Source data:
-- Opening Marker --
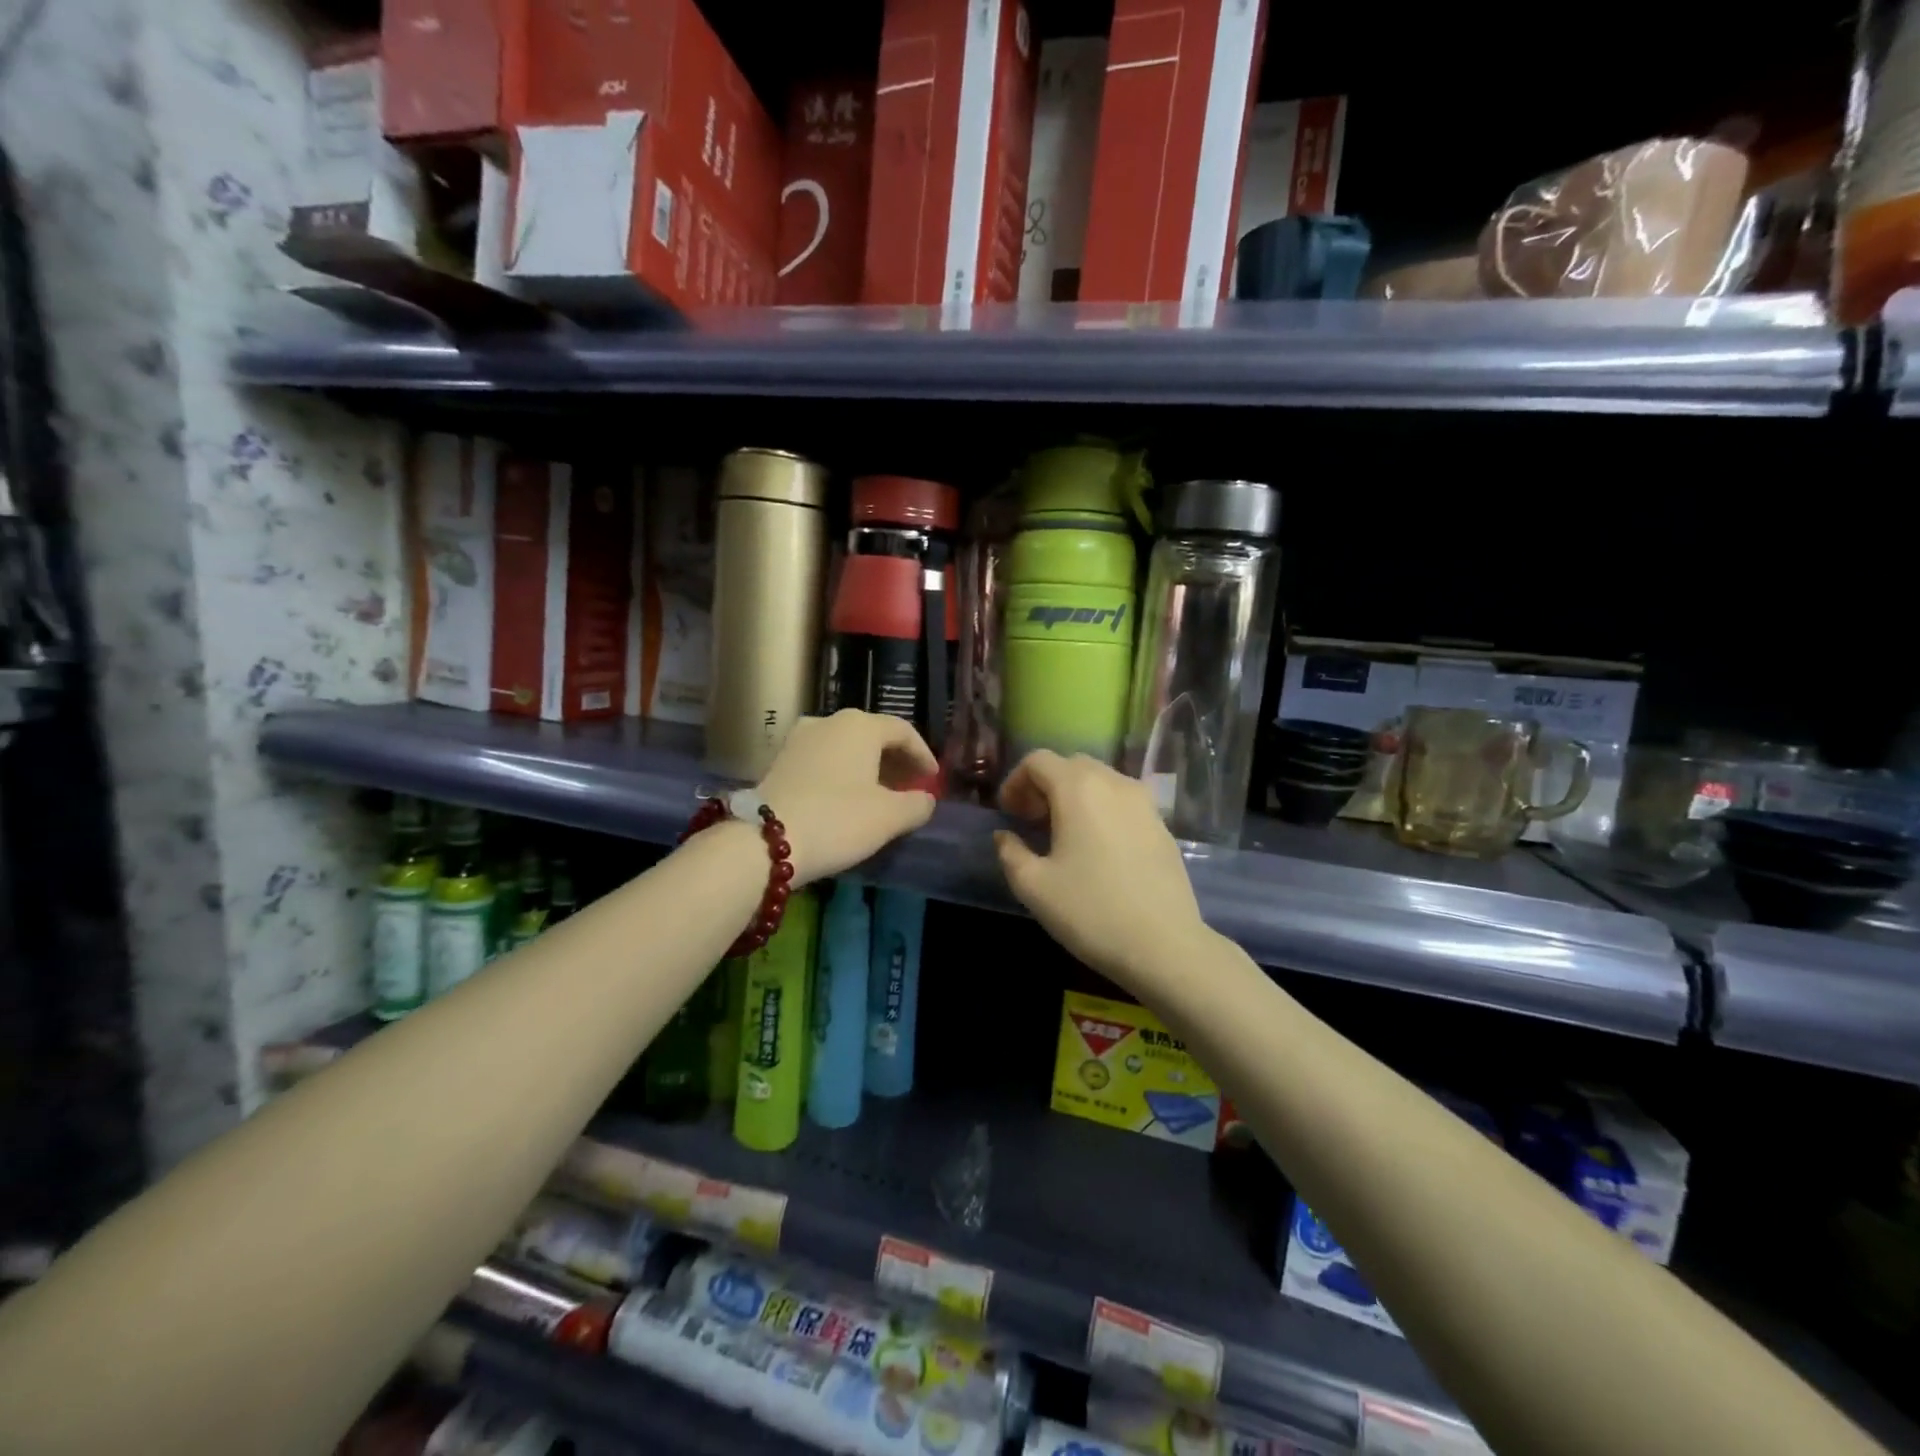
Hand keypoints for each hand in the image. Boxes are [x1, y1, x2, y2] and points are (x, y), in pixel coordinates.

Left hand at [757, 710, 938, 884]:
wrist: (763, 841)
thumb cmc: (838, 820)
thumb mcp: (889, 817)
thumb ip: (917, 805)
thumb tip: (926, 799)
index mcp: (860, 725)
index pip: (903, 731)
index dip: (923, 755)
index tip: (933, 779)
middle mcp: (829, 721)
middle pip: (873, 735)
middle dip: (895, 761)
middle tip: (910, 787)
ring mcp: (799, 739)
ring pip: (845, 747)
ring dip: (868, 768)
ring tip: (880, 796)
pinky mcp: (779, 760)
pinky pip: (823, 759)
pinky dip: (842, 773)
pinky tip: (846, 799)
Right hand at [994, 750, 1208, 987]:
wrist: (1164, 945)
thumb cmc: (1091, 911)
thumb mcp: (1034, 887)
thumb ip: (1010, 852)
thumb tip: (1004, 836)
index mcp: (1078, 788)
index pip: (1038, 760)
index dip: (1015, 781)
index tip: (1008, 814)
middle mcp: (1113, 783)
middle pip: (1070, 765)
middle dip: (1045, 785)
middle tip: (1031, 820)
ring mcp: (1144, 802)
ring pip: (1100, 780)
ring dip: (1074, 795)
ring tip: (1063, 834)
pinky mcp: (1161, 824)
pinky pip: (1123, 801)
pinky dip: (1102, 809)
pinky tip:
-- Closing Marker --
_Problem description_
Write out each line exactly, beginning at the one with "ring tip: (880, 796)" and ending at the final line of the records above, with nothing added.

_Task output_
ring tip: (880, 796)
pinky mcp: (779, 760)
pinky pip: (823, 759)
pinky dip: (842, 773)
pinky tip: (846, 799)
Right hand at [994, 750, 1208, 987]:
wrist: (1164, 945)
thumb cmc: (1091, 911)
thumb mcp: (1034, 887)
thumb ip: (1010, 852)
thumb tip: (1004, 836)
index mcp: (1078, 788)
index pip: (1038, 760)
index dip: (1015, 781)
index tip: (1008, 814)
middle mcp: (1113, 783)
middle pip: (1070, 765)
middle dip: (1045, 785)
middle tip: (1031, 820)
ring mcp: (1144, 802)
ring pip: (1100, 780)
ring dip: (1074, 795)
ring tip: (1063, 834)
pinky mcp: (1161, 824)
pinky pip: (1123, 801)
pinky dip: (1102, 809)
pinky tip:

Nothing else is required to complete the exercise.